## Problem details
Switch "phylum" to "division" everywhere in the data below and repeat every other line unchanged, leaving the pictures out.

## Dataset records

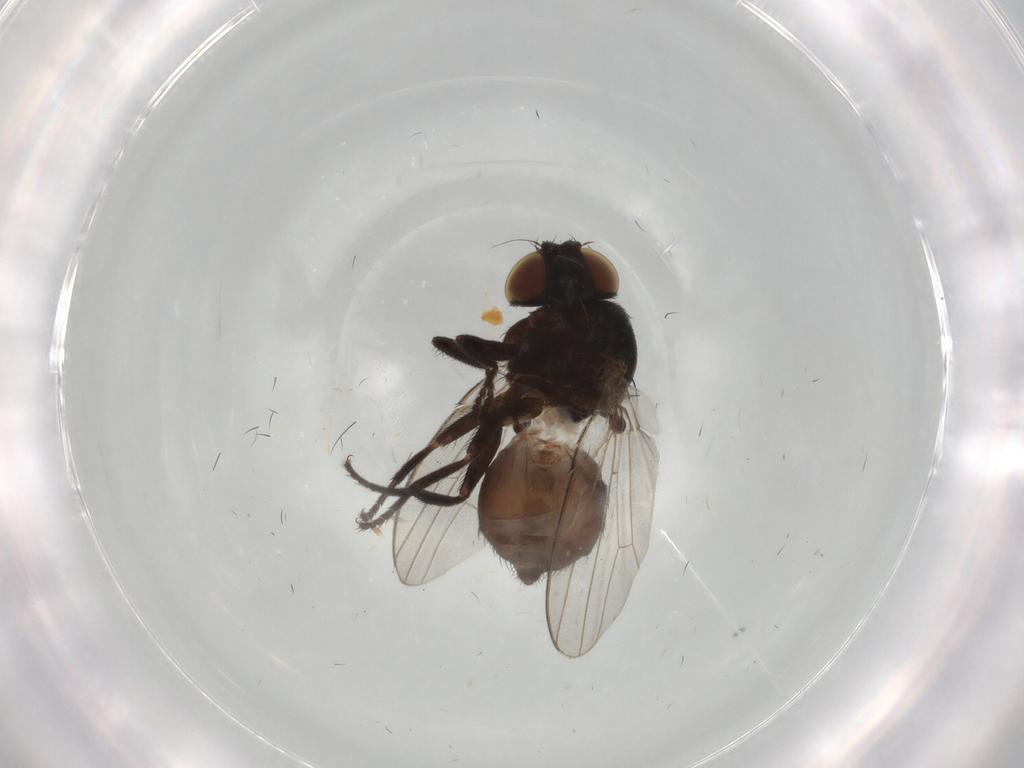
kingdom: Animalia
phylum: Arthropoda
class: Insecta
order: Diptera
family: Milichiidae
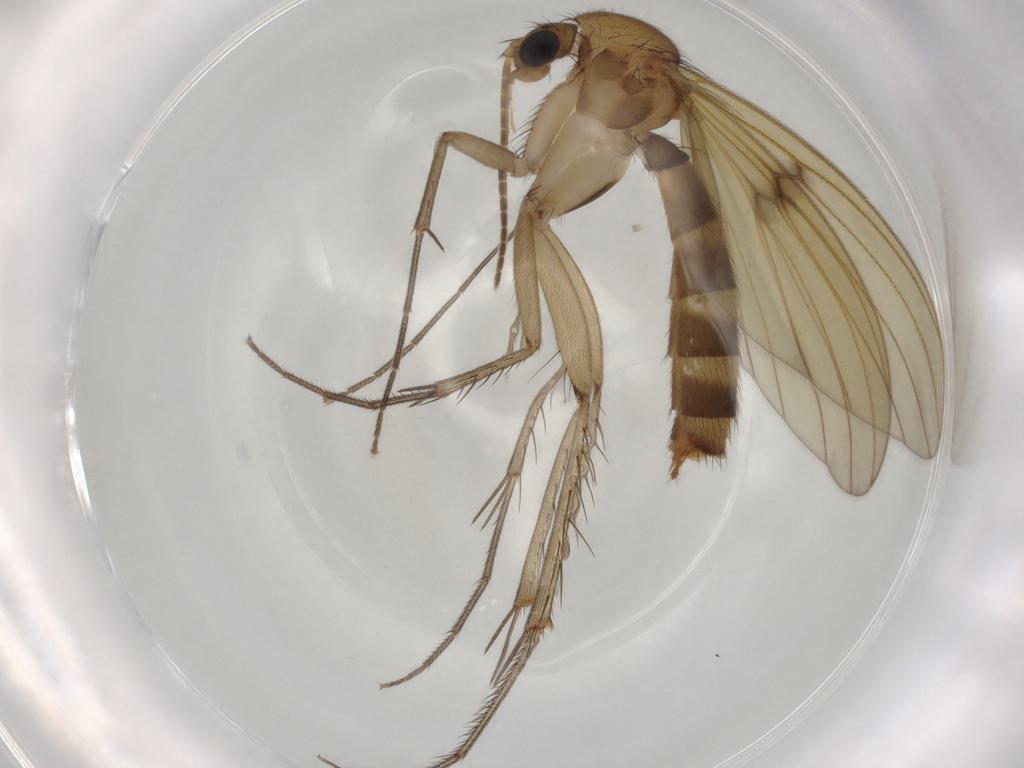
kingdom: Animalia
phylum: Arthropoda
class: Insecta
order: Diptera
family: Mycetophilidae
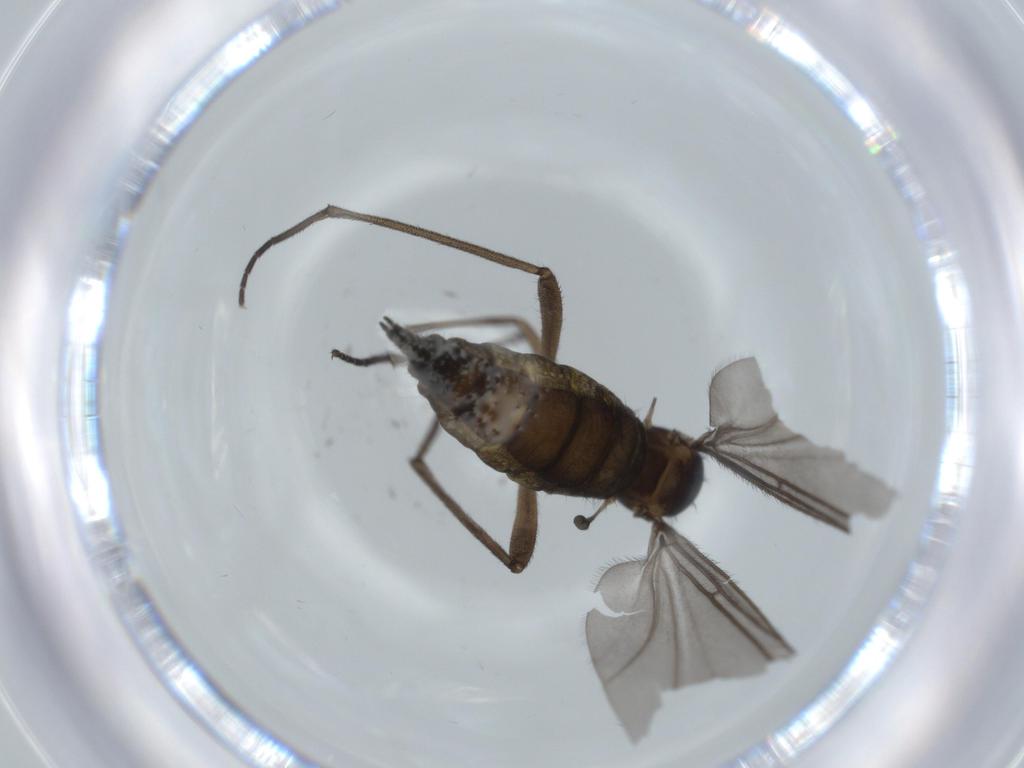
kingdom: Animalia
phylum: Arthropoda
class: Insecta
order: Diptera
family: Sciaridae
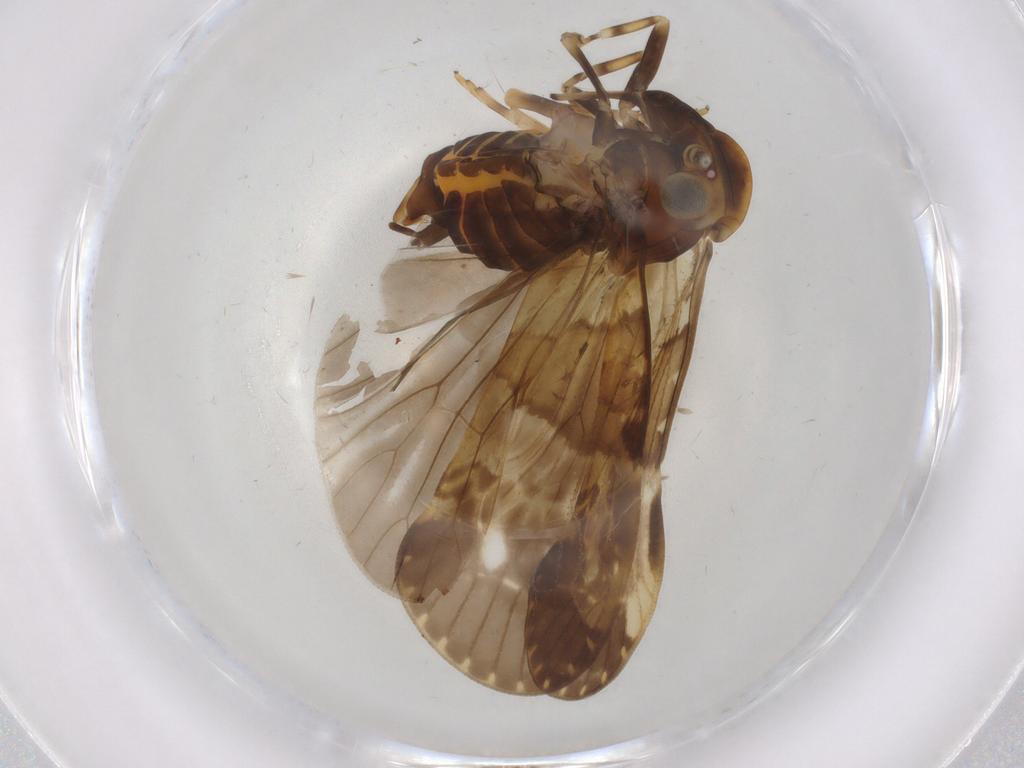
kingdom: Animalia
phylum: Arthropoda
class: Insecta
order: Hemiptera
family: Cixiidae
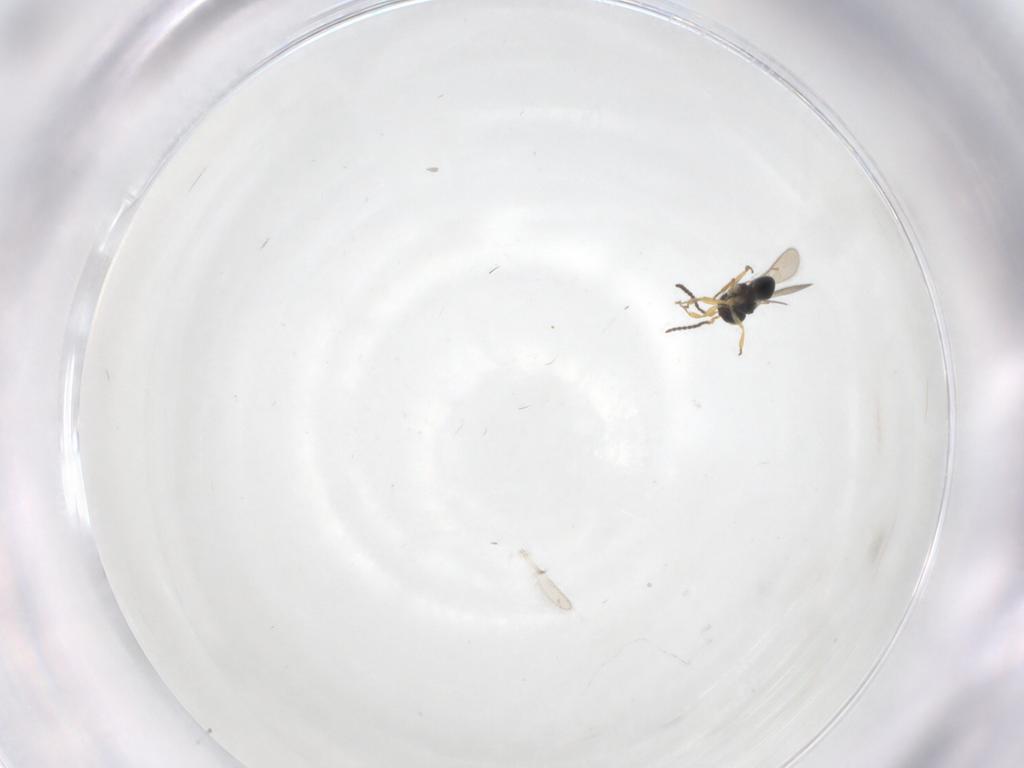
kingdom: Animalia
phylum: Arthropoda
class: Insecta
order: Hymenoptera
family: Scelionidae
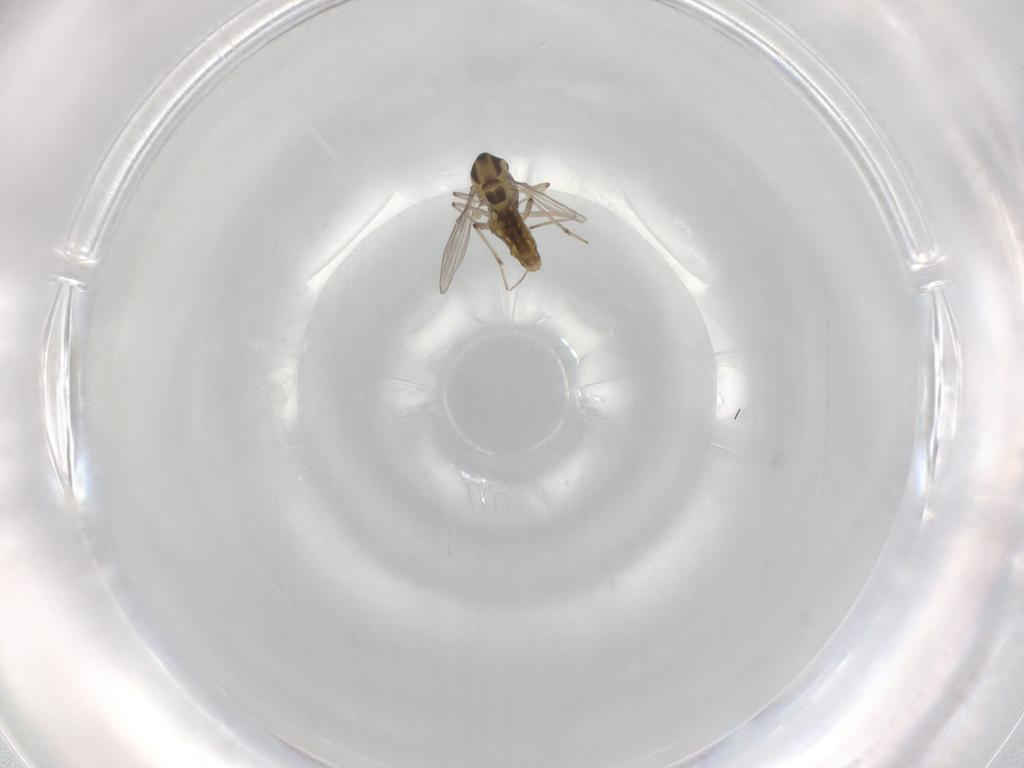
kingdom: Animalia
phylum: Arthropoda
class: Insecta
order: Diptera
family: Chironomidae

## Expected answer
kingdom: Animalia
division: Arthropoda
class: Insecta
order: Diptera
family: Milichiidae
kingdom: Animalia
division: Arthropoda
class: Insecta
order: Diptera
family: Mycetophilidae
kingdom: Animalia
division: Arthropoda
class: Insecta
order: Diptera
family: Sciaridae
kingdom: Animalia
division: Arthropoda
class: Insecta
order: Hemiptera
family: Cixiidae
kingdom: Animalia
division: Arthropoda
class: Insecta
order: Hymenoptera
family: Scelionidae
kingdom: Animalia
division: Arthropoda
class: Insecta
order: Diptera
family: Chironomidae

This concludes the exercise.